*** Data in this exercise Section Begins ***

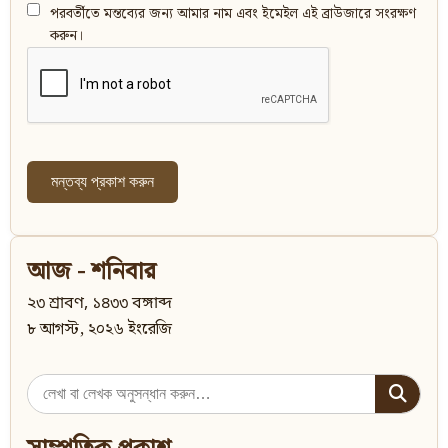
পরবর্তীতে মন্তব্যের জন্য আমার নাম এবং ইমেইল এই ব্রাউজারে সংরক্ষণ
করুন।
আজ - শনিবার
২৩ শ্রাবণ, ১৪৩৩ বঙ্গাব্দ
৮ আগস্ট, ২০২৬ ইংরেজি
Search
for:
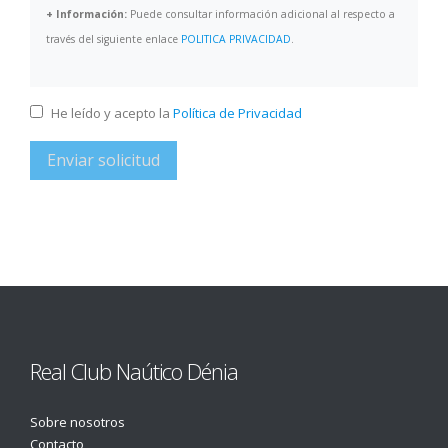
+ Información:
Puede consultar información adicional al respecto a
través del siguiente enlace
POLITICA PRIVACIDAD
.
He leído y acepto la
Política de Privacidad
Real Club Naútico Dénia
Sobre nosotros
Contacto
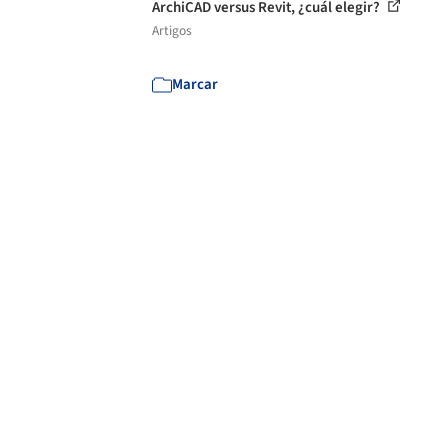
ArchiCAD versus Revit, ¿cuál elegir?
Artigos
Marcar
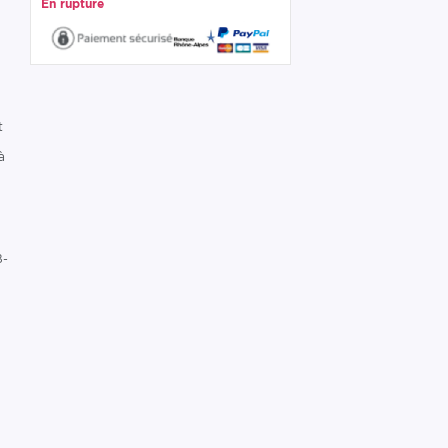
En rupture
t
à
B-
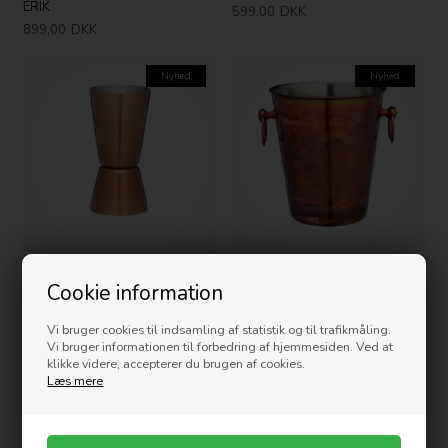
ERIK
599,00
DKK
899,00
DKK
Nyhed
Nyhed
Barcraft Champagne Spand -
Barcraft Dobbelt Shot Måler -
Cookie information
Kobber
Kobber
519,00
DKK
79,00
DKK
Vi bruger cookies til indsamling af statistik og til trafikmåling.
Vi bruger informationen til forbedring af hjemmesiden. Ved at
Nyhed
Nyhed
klikke videre, accepterer du brugen af cookies.
Læs mere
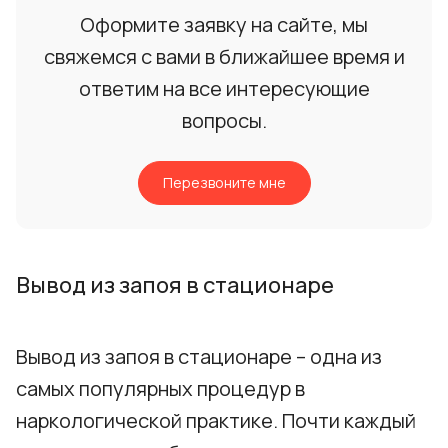
Оформите заявку на сайте, мы
свяжемся с вами в ближайшее время и
ответим на все интересующие
вопросы.
Перезвоните мне
Вывод из запоя в стационаре
Вывод из запоя в стационаре – одна из
самых популярных процедур в
наркологической практике. Почти каждый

*** Data in this exercise Section Ends ***

▶ **Directions**
Once the pictures are set aside, output the whole listing exactly.

▶ **Response to this task**
পরবর্তীতে মন্তব্যের জন্য আমার নাম এবং ইমেইল এই ব্রাউজারে সংরক্ষণ
করুন।
আজ - শনিবার
২৩ শ্রাবণ, ১৪৩৩ বঙ্গাব্দ
৮ আগস্ট, ২০২৬ ইংরেজি
Search
for:
+ Información:
Puede consultar información adicional al respecto a
través del siguiente enlace
POLITICA PRIVACIDAD
.
He leído y acepto la
Política de Privacidad
Real Club Naútico Dénia
Sobre nosotros
Contacto
ArchiCAD versus Revit, ¿cuál elegir?
Artigos
Marcar
En rupture
t
à
B-
ERIK
599,00
DKK
899,00
DKK
Nyhed
Nyhed
Barcraft Champagne Spand -
Barcraft Dobbelt Shot Måler -
Cookie information
Kobber
Kobber
519,00
DKK
79,00
DKK
Vi bruger cookies til indsamling af statistik og til trafikmåling.
Vi bruger informationen til forbedring af hjemmesiden. Ved at
Nyhed
Nyhed
klikke videre, accepterer du brugen af cookies.
Læs mere
Оформите заявку на сайте, мы
свяжемся с вами в ближайшее время и
ответим на все интересующие
вопросы.
Перезвоните мне
Вывод из запоя в стационаре
Вывод из запоя в стационаре – одна из
самых популярных процедур в
наркологической практике. Почти каждый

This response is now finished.